淩空再度響起那道鈴音,隻是此次更緩,節奏更慢,在古寶周遭,無數細小火花樣的霹靂,不斷將那似乎源源不絕的甲蟲驅散,逐漸由紛亂,變為專心一處,雖然看起來雙方處於均勢,但那缺口,正不斷擴大。

“小賊,即便她投鼠忌器,我也堅持不了多久,快想辦法!”

耳邊再度一熱,旋即被一道血紅絲線扯碎,失去了溫度。

婕雲夫人不是寶妝成的對手,江楓心中一凜,但隨即想到這幾乎是必然的結果,畢竟再不濟,寶妝成實乃掌握天道的天級修士,而婕雲,隻是手段特彆了些。

更主要的是,他相信婕雲夫人沒有必要為自己拚命,隻是眼下,能左右命運的,似乎隻有那不靠譜的師父了。

隻能靠許福寧?

不,我何時有了這樣的想法,即便我是真傳弟子,也不能有如此癡念!大道之行,怎麼能處處依賴他人之功,他旋即棄了這個妄念,那念頭卻再度如潮水般卷攏而來,將其它念頭衝刷乾淨。

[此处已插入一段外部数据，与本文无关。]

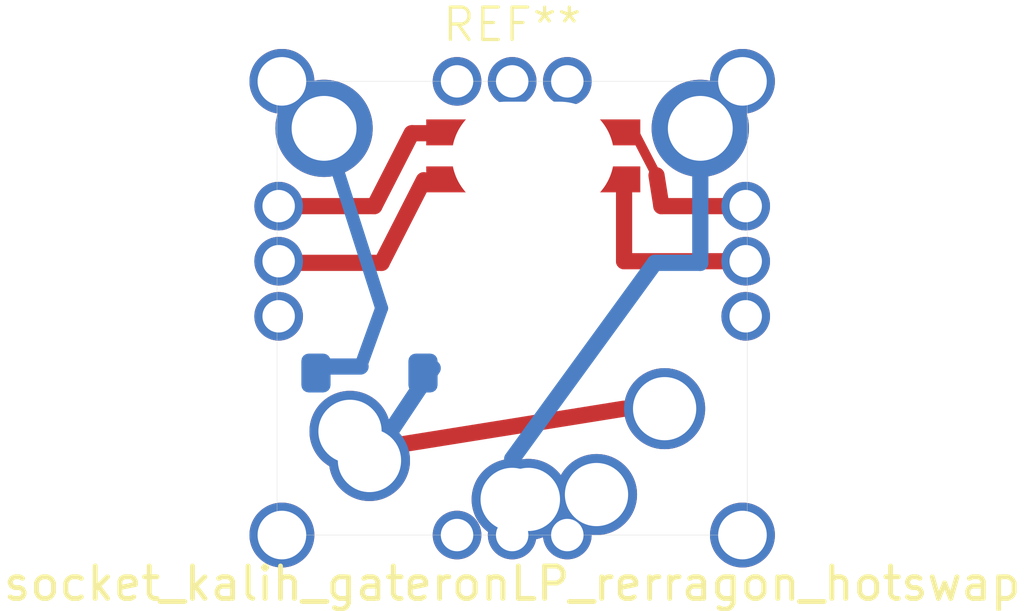
<source format=kicad_pcb>
(kicad_pcb (version 20221018) (generator pcbnew)

  (general
    (thickness 1.6)
  )

  (paper "A4")
  (layers
    (0 "F.Cu" signal)
    (31 "B.Cu" signal)
    (32 "B.Adhes" user "B.Adhesive")
    (33 "F.Adhes" user "F.Adhesive")
    (34 "B.Paste" user)
    (35 "F.Paste" user)
    (36 "B.SilkS" user "B.Silkscreen")
    (37 "F.SilkS" user "F.Silkscreen")
    (38 "B.Mask" user)
    (39 "F.Mask" user)
    (40 "Dwgs.User" user "User.Drawings")
    (41 "Cmts.User" user "User.Comments")
    (42 "Eco1.User" user "User.Eco1")
    (43 "Eco2.User" user "User.Eco2")
    (44 "Edge.Cuts" user)
    (45 "Margin" user)
    (46 "B.CrtYd" user "B.Courtyard")
    (47 "F.CrtYd" user "F.Courtyard")
    (48 "B.Fab" user)
    (49 "F.Fab" user)
    (50 "User.1" user)
    (51 "User.2" user)
    (52 "User.3" user)
    (53 "User.4" user)
    (54 "User.5" user)
    (55 "User.6" user)
    (56 "User.7" user)
    (57 "User.8" user)
    (58 "User.9" user)
  )

  (setup
    (pad_to_mask_clearance 0)
    (pcbplotparams
      (layerselection 0x00010fc_ffffffff)
      (plot_on_all_layers_selection 0x0000000_00000000)
      (disableapertmacros false)
      (usegerberextensions false)
      (usegerberattributes true)
      (usegerberadvancedattributes true)
      (creategerberjobfile true)
      (dashed_line_dash_ratio 12.000000)
      (dashed_line_gap_ratio 3.000000)
      (svgprecision 4)
      (plotframeref false)
      (viasonmask false)
      (mode 1)
      (useauxorigin false)
      (hpglpennumber 1)
      (hpglpenspeed 20)
      (hpglpendiameter 15.000000)
      (dxfpolygonmode true)
      (dxfimperialunits true)
      (dxfusepcbnewfont true)
      (psnegative false)
      (psa4output false)
      (plotreference true)
      (plotvalue true)
      (plotinvisibletext false)
      (sketchpadsonfab false)
      (subtractmaskfromsilk false)
      (outputformat 1)
      (mirror false)
      (drillshape 0)
      (scaleselection 1)
      (outputdirectory "export_sockets/kali")
    )
  )

  (net 0 "")

  (footprint "socket_multi_mechanical_keyboard:socket_kalih_gateronLP_rerragon_hotswap" (layer "F.Cu") (at 71.12 90.17))

)

</source>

古寶卻及時的傳遞過來一陣刺痛,再去看時,寶妝成已經幾近得手,甲蟲凝做的黑霧,劣勢已現。

我該怎麼辦?

情急之下,他忽然瞥見了身下的石板,要不要試一試?

已經沒有時間了!

趁著與古寶永恒之塔的連結尚在,江楓催動念頭,匆匆喊了一聲“石板”,便奮力向那石板貼附而去,右手食指,直接探入了一處孔隙。

幾乎與此同時,無數流螢,如黑潮般從虛無之中一同湧出,像是傾儘了所有,短暫的壓倒了細密的血色霹靂,將古寶拖向了石板。

那裡,恰巧有一處還算明顯的凹陷。

轟!

似有一股洪流,沿著那孔隙,衝進了身體,沿著每一縷經脈,將所有知覺迅速抹殺,彈指間,江楓已經無法感知到自己,仿若自己隻是——一塊普通的石板。

…………

白鷺星洲。

原本光芒璀璨的傳送陣已經幾近黯滅,但還能用。負責看守傳送門的偽天修士袁益都仍然端坐在冷石蒲團之上,但上麵的溫熱因為他的短暫離開,已然散儘。